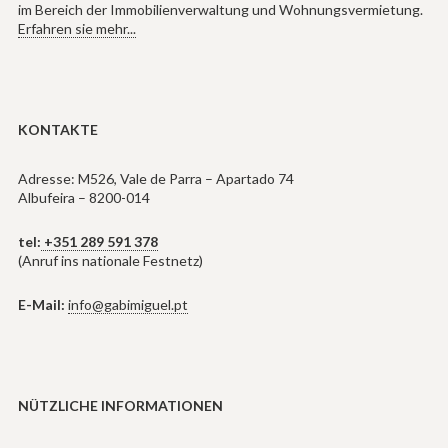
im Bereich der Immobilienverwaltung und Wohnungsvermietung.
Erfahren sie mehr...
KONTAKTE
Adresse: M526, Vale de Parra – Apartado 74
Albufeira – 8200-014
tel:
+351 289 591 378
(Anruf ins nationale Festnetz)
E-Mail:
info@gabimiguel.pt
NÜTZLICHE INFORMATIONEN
+++
- ACTION ITEM
All the material shown above is to be copied exactly, with no pictures carried over.

- RESULT FOR THIS EXERCISE
im Bereich der Immobilienverwaltung und Wohnungsvermietung.
Erfahren sie mehr...
KONTAKTE
Adresse: M526, Vale de Parra – Apartado 74
Albufeira – 8200-014
tel:
+351 289 591 378
(Anruf ins nationale Festnetz)
E-Mail:
info@gabimiguel.pt
NÜTZLICHE INFORMATIONEN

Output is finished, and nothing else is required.